▸ Given problem A
Reproduce the stretch of the pollution passage from "While Indiana’s average" through "stripped, starting yesterday.".
▸ Given problem B
Decide whether each statement agrees with the pollution passage, answering yes or no and quoting the text's deciding words: (i) Lake County ranked 38th among 3,000 counties. (ii) Indiana's average level of risk was 51 in a million. (iii) The writer considers post-injury litigation an efficient way to enforce the public's rights against a polluter.

▸ Text segment
──────────
While Indiana’s average level of risk was 33 in a million (more than 1 in a million is cause for concern), Marion County’s was 51 in a million and Lake’s 64 in a million. Marion ranked 87th among 3,000 counties, Lake 38th. Those are “honors” that must be stripped, starting yesterday.
Pollution highlights one of the inadequacies of the free market. I suppose it’s nothing more than the tragedy of the commons. But, where you have pollution, you have a situation where the price of a transaction doesn’t reflect its costs. Some of the transaction’s costs are externalized onto the public at large. Say you’re making a widget and part of the widget making process involves pumping pollutants into the air. The manufacturing process involves costs that take the form of people in the area breathing in the pollutants and suffering adverse health consequences. Those costs are not reflected in the price the buyer pays the seller of the widget. Instead, the people in the area subsidize the widget maker by paying for the resulting health problems themselves.
You have a forced subsidy by the people in the community that allows the widget to be sold at a lower price. Subsidies corrupt the market. If prices do not accurately reflect costs, the market receives the wrong signals. It encourages inefficient market activity. So, to make sure the market works well, you have to make sure that manufacturers are forced to incorporate all of the costs of manufacturing into the price of the product. To me, that means regulation requiring manufacturing processes that do not allow the public to be exposed to pollution. Obviously such methods are more expensive, but that is to be expected — the public is no longer subsidizing the process by ingesting pollutants.
As a philosophical matter, I think this is consistent with my libertarian leanings. It involves government regulation, which obviously makes libertarians squirm. But, libertarians are also fiercely devoted to protection of property rights. That means they should be very much opposed to a manufacturer corrupting the atmosphere in and around someone else’s property and causing harm to someone else’s body. The idea that “your right to swing your arm freely stops at my nose” is something that most libertarians I know are comfortable with. A strong aversion to pollution is consistent with this idea. Maybe there are better ways than preemptive government regulation to incorporate the cost of pollution into the price of the product, but I have not seen them. Any solution that relies primarily on post-injury litigation to enforce the rights of a member of the public against a polluter is going to be extremely inefficient and probably ineffective.
──────────
▸ Dataset content
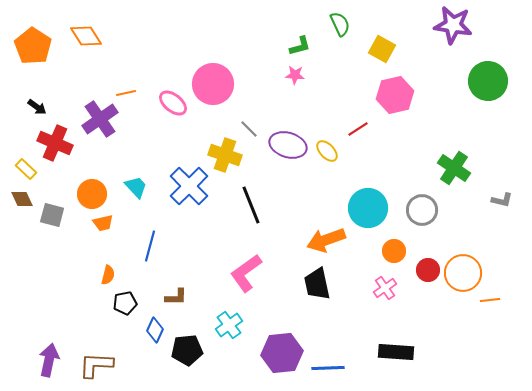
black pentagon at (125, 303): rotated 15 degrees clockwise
──────────
▸ Expected answer A
While Indiana’s average level of risk was 33 in a million (more than 1 in a million is cause for concern), Marion County’s was 51 in a million and Lake’s 64 in a million. Marion ranked 87th among 3,000 counties, Lake 38th. Those are “honors” that must be stripped, starting yesterday.

▸ Expected answer B
(i) Yes: "Lake 38th."
(ii) No: "Indiana’s average level of risk was 33 in a million."
(iii) No: "is going to be extremely inefficient and probably ineffective."